Another reason celebrities are so drawn to Pimentel and his work is due to professionalism and respect for their boundaries. Unlike paparazzi that chase them down, drowning them in light flashes and inane questions while they leave Starbucks, Pimentel asks permission to take a photograph and is cognizant of their time and personal space. “I was never into making money off of them. I never wanted them to look bad. I was a fan. I worshipped them on the screen, and I wanted them to be glamorous,” he explains. With the influx of camera phones and social media, the need for paparazzi is dwindling, and Pimentel, for one, could not be happier. “[Paparazzi’s] background is money and sensationalism. That’s their motivation. I cannot relate to it. It’s greed. If there’s money to be made, there is always somebody there to do it.” Now celebrities are taking ownership of their media presence through Instagram and Twitter.
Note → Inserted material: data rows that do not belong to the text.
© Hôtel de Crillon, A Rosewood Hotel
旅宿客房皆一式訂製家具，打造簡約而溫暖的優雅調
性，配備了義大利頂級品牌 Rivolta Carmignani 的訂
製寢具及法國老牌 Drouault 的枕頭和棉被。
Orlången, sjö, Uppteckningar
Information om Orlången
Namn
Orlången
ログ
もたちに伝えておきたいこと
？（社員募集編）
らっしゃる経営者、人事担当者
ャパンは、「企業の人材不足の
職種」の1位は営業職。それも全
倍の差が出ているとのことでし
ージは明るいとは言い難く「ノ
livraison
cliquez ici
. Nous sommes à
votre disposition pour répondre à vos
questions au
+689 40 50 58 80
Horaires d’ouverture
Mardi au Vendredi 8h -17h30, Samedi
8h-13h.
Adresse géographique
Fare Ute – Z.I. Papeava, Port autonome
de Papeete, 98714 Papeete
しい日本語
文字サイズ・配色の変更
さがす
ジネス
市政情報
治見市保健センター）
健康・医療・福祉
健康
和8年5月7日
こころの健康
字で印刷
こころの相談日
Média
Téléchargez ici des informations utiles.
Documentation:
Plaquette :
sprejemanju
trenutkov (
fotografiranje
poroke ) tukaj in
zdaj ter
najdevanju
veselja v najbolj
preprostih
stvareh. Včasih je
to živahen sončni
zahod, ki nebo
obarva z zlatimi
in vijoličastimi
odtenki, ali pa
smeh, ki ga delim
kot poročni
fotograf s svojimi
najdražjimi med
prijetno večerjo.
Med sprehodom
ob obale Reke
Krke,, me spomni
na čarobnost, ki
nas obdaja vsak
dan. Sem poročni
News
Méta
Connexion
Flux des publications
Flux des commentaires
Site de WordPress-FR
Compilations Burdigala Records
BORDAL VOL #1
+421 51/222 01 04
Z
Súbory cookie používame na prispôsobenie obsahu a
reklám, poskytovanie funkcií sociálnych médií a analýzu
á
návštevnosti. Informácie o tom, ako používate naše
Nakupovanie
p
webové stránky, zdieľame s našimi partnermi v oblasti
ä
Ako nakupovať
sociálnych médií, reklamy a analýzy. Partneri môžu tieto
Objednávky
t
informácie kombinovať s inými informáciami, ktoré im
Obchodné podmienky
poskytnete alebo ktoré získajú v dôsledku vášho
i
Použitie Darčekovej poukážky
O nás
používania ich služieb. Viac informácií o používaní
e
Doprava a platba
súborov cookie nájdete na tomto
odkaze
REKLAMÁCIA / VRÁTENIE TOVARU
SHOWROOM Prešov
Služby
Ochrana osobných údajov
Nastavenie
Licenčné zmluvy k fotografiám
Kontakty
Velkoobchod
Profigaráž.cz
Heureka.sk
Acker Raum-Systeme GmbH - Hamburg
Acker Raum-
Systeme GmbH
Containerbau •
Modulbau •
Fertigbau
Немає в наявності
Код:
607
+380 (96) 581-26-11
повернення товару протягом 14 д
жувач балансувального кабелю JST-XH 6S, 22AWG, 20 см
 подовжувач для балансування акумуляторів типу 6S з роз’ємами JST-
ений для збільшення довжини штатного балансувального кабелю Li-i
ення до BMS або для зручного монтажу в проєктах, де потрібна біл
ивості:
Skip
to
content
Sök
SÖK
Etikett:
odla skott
They reach their fans directly through social media, and sell their photos directly to magazines, cutting out the paparazzo middle man.
Pimentel and his team take on over 500 events a year, and there are no signs of them slowing down anytime soon. The renowned photographer lists his family as a huge influence, not only for their keen artistic eyes but for the work ethic they instilled in him from a young age. His two heroes are his grandfather, the pioneer, and his father, the man who gave him the freedom to pursue any passion he so chose – that love just so happened to be the family business. Pimentel is very proud of his heritage and looks back at obstacles he has had to overcome as a badge of honor. He has worked incredibly hard to get to where he is now, and he is truly appreciative of the journey that got him here.